II. OTHER ALLEGED VIOLATIONS OF THE CONVENTION
- The
Court has examined the other complaints submitted by the applicant.
However, having regard to all the material in its possession, and in
so far as these complaints fall within the Court’s competence,
it finds that they do not disclose any appearance of a violation of
the rights and freedoms set out in the Convention or its Protocols.
It follows that this part of the application must be rejected as
being manifestly ill-founded, pursuant to Article 35 §§ 3
and 4 of the Convention.
III. APPLICATION OF ARTICLE 41 OF THE CONVENTION
- Article 41 of the Convention provides:
“If the Court finds that there has been a
violation of the Convention or the Protocols thereto, and if the
internal law of the High Contracting Party concerned allows only
partial reparation to be made, the Court shall, if necessary, afford
just satisfaction to the injured party.”
A. Damage
- The
applicant claimed 250,000 euros (EUR) in respect of non pecuniary
damage.
- The
Government contended that the claim was unsubstantiated and
unreasonable.
- The
Court reiterates, firstly, that the applicant cannot be required to
furnish any proof of the non-pecuniary damage he has sustained (see
Gridin v.
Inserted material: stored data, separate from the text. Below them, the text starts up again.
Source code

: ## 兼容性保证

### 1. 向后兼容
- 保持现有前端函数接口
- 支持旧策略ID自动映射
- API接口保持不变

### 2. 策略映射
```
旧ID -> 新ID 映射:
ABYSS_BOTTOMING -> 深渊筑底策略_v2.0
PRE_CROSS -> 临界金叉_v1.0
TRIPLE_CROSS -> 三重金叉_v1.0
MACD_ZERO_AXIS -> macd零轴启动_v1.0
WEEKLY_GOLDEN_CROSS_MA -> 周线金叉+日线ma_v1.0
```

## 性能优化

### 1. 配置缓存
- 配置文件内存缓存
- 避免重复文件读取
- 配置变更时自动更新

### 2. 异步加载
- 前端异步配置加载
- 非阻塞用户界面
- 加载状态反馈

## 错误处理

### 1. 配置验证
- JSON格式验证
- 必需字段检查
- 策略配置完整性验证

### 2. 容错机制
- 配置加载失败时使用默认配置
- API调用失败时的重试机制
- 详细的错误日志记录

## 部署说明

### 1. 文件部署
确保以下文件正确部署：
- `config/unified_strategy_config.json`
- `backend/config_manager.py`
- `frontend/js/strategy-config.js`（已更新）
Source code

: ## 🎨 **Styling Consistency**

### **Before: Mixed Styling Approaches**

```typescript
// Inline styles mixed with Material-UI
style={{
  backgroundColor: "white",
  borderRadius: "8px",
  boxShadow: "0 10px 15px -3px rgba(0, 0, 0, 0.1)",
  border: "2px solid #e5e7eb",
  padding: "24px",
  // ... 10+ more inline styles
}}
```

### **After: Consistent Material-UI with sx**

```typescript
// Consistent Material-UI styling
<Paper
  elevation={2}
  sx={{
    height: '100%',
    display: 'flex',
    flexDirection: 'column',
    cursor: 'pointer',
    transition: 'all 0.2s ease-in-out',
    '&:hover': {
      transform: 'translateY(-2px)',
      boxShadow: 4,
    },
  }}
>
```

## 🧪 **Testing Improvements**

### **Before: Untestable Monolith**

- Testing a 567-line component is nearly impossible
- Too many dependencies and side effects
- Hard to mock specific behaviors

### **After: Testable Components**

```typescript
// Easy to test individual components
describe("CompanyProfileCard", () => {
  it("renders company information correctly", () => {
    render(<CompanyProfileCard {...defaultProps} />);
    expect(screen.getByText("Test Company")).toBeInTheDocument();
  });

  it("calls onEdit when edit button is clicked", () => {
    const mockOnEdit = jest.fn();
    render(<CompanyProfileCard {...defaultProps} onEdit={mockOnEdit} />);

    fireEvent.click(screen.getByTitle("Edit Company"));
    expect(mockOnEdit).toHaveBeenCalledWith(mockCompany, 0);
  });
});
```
Russia, no. 4171/04, § 20, 1 June 2006).
It further notes that it has found a grave violation in the present
case. In these circumstances, the Court considers that the
applicant’s suffering and frustration, caused by the inhuman
conditions of his detention, cannot be compensated for by a mere
finding of a violation. However, the particular amount claimed
appears excessive. Making its assessment on an equitable basis, it
awards the applicant EUR 7,500 in respect of non-pecuniary damage,
plus any tax that may be chargeable on that amount.
B. Costs and expenses
- The
applicant did not make any claims for costs and expenses incurred
before the domestic courts and the Court.
- Accordingly,
the Court does not award anything under this head.
C. Default interest
- The Court considers it appropriate that the default
interest rate should be based on the marginal lending rate of the
European Central Bank, to which should be added three percentage
points.
FOR THESE REASONS, THE COURT UNANIMOUSLY
- Declares the complaint concerning the conditions
of the applicant’s detention in facility no. 1 in Perm
admissible and the remainder of the application
inadmissible;
- Holds that there has been a violation of Article
3 of the Convention;
- Holds
(a) that
the respondent State is to pay the applicant, within three months of
the date on which the judgment becomes final in accordance with
Article 44 § 2 of the Convention, EUR 7,500
(seven thousand and five hundred euros) in respect of
non-pecuniary damage, to be converted into Russian roubles at the
rate applicable on the date of the settlement, plus any tax that may
be chargeable;
(b) that
from the expiry of the above-mentioned three months until settlement,
simple interest shall be payable on the above amount at a rate equal
to the marginal lending rate of the European Central Bank during the
default period, plus three percentage points;
- Dismisses the remainder of the applicant’s
claim for just satisfaction.
Done in English, and notified in writing on 27 March 2012, pursuant
to Rule 77 §§ 2 and 3 of the Rules of Court.